__Directions for this task__.
All the lines below need to be transcribed exactly. Pictures get left out.

(Records from a data source)
○ ○ ○

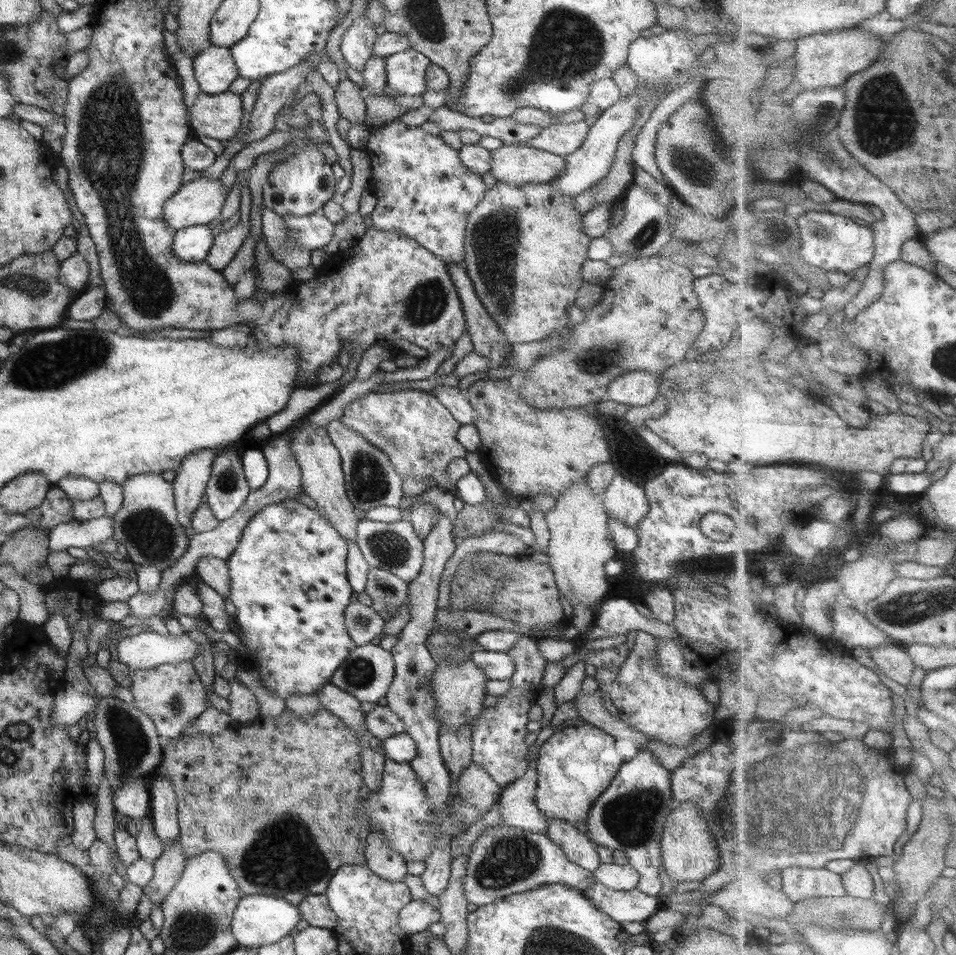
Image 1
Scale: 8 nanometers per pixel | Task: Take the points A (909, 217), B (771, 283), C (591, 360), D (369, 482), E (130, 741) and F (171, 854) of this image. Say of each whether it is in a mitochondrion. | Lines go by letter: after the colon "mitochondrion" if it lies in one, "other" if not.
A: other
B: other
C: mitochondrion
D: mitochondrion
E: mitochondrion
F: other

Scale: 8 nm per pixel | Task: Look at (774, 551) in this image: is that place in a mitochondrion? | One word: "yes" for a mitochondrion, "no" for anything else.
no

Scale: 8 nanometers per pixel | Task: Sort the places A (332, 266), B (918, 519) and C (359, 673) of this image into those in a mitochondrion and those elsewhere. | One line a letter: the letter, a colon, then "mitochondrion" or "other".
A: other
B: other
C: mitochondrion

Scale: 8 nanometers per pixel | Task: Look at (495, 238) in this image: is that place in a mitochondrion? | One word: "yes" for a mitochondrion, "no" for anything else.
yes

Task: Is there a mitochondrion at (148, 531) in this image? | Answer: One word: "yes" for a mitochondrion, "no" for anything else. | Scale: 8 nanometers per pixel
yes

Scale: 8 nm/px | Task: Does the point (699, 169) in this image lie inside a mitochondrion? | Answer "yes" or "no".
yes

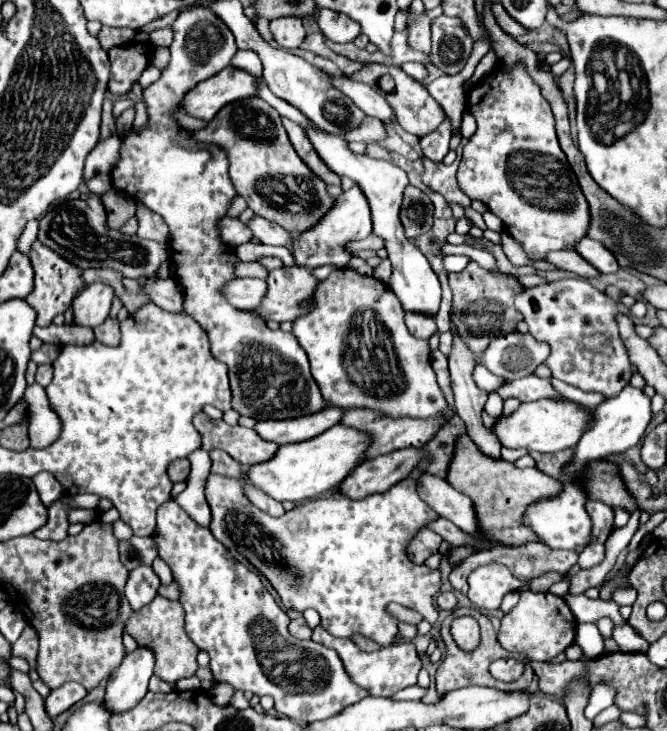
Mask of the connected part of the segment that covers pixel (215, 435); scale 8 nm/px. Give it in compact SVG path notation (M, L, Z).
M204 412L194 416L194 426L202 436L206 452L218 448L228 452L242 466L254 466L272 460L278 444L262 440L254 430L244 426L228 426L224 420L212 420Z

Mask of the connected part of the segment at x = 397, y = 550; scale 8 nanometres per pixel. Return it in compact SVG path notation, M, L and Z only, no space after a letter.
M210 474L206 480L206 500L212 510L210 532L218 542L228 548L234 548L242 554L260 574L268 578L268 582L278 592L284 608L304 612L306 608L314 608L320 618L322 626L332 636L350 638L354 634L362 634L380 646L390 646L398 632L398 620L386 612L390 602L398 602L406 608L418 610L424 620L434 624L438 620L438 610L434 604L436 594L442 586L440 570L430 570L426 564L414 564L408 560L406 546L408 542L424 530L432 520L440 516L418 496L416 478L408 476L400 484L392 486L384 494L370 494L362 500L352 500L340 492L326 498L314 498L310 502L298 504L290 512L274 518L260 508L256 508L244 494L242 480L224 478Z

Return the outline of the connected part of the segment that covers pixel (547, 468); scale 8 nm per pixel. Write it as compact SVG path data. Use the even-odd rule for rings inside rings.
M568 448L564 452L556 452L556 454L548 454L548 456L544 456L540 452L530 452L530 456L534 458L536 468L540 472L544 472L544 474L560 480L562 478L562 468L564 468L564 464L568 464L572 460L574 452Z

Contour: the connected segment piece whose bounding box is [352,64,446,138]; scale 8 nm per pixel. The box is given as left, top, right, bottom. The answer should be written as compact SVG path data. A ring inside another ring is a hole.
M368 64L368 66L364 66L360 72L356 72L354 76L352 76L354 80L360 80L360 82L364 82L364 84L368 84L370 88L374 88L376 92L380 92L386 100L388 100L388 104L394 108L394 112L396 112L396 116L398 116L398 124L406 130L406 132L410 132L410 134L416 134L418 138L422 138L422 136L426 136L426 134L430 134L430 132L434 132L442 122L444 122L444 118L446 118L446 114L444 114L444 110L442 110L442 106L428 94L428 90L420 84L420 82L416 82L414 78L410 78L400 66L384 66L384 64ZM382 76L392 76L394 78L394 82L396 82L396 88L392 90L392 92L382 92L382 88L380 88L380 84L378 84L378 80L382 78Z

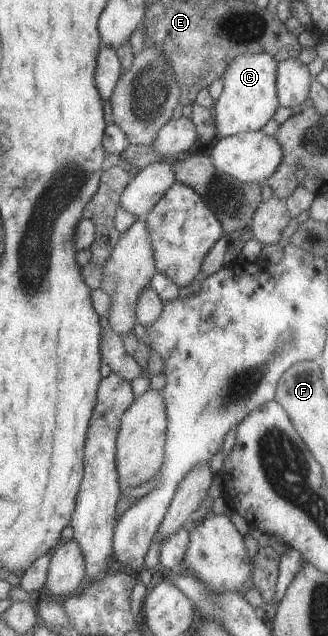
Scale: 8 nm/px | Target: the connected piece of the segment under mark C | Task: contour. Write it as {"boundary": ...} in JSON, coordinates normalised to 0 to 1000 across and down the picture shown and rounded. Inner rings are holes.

○ ○ ○

__Answer for this exercise__.
Image 1
Scale: 8 nanometers per pixel | Task: Take the points A (909, 217), B (771, 283), C (591, 360), D (369, 482), E (130, 741) and F (171, 854) of this image. Say of each whether it is in a mitochondrion. | Lines go by letter: after the colon "mitochondrion" if it lies in one, "other" if not.
A: other
B: other
C: mitochondrion
D: mitochondrion
E: mitochondrion
F: other

Scale: 8 nm per pixel | Task: Look at (774, 551) in this image: is that place in a mitochondrion? | One word: "yes" for a mitochondrion, "no" for anything else.
no

Scale: 8 nanometers per pixel | Task: Sort the places A (332, 266), B (918, 519) and C (359, 673) of this image into those in a mitochondrion and those elsewhere. | One line a letter: the letter, a colon, then "mitochondrion" or "other".
A: other
B: other
C: mitochondrion

Scale: 8 nanometers per pixel | Task: Look at (495, 238) in this image: is that place in a mitochondrion? | One word: "yes" for a mitochondrion, "no" for anything else.
yes

Task: Is there a mitochondrion at (148, 531) in this image? | Answer: One word: "yes" for a mitochondrion, "no" for anything else. | Scale: 8 nanometers per pixel
yes

Scale: 8 nm/px | Task: Does the point (699, 169) in this image lie inside a mitochondrion? | Answer "yes" or "no".
yes

Mask of the connected part of the segment that covers pixel (215, 435); scale 8 nm/px. Give it in compact SVG path notation (M, L, Z).
M204 412L194 416L194 426L202 436L206 452L218 448L228 452L242 466L254 466L272 460L278 444L262 440L254 430L244 426L228 426L224 420L212 420Z

Mask of the connected part of the segment at x = 397, y = 550; scale 8 nanometres per pixel. Return it in compact SVG path notation, M, L and Z only, no space after a letter.
M210 474L206 480L206 500L212 510L210 532L218 542L228 548L234 548L242 554L260 574L268 578L268 582L278 592L284 608L304 612L306 608L314 608L320 618L322 626L332 636L350 638L354 634L362 634L380 646L390 646L398 632L398 620L386 612L390 602L398 602L406 608L418 610L424 620L434 624L438 620L438 610L434 604L436 594L442 586L440 570L430 570L426 564L414 564L408 560L406 546L408 542L424 530L432 520L440 516L418 496L416 478L408 476L400 484L392 486L384 494L370 494L362 500L352 500L340 492L326 498L314 498L310 502L298 504L290 512L274 518L260 508L256 508L244 494L242 480L224 478Z

Return the outline of the connected part of the segment that covers pixel (547, 468); scale 8 nm per pixel. Write it as compact SVG path data. Use the even-odd rule for rings inside rings.
M568 448L564 452L556 452L556 454L548 454L548 456L544 456L540 452L530 452L530 456L534 458L536 468L540 472L544 472L544 474L560 480L562 478L562 468L564 468L564 464L568 464L572 460L574 452Z

Contour: the connected segment piece whose bounding box is [352,64,446,138]; scale 8 nm per pixel. The box is given as left, top, right, bottom. The answer should be written as compact SVG path data. A ring inside another ring is a hole.
M368 64L368 66L364 66L360 72L356 72L354 76L352 76L354 80L360 80L360 82L364 82L364 84L368 84L370 88L374 88L376 92L380 92L386 100L388 100L388 104L394 108L394 112L396 112L396 116L398 116L398 124L406 130L406 132L410 132L410 134L416 134L418 138L422 138L422 136L426 136L426 134L430 134L430 132L434 132L442 122L444 122L444 118L446 118L446 114L444 114L444 110L442 110L442 106L428 94L428 90L420 84L420 82L416 82L414 78L410 78L400 66L384 66L384 64ZM382 76L392 76L394 78L394 82L396 82L396 88L392 90L392 92L382 92L382 88L380 88L380 84L378 84L378 80L382 78Z

Scale: 8 nm/px | Target: the connected piece of the segment under mark C | Task: contour. Write it as {"boundary": ...} in JSON, coordinates normalised to 0 to 1000 across and down the picture shown and rounded. Inner rings are holes.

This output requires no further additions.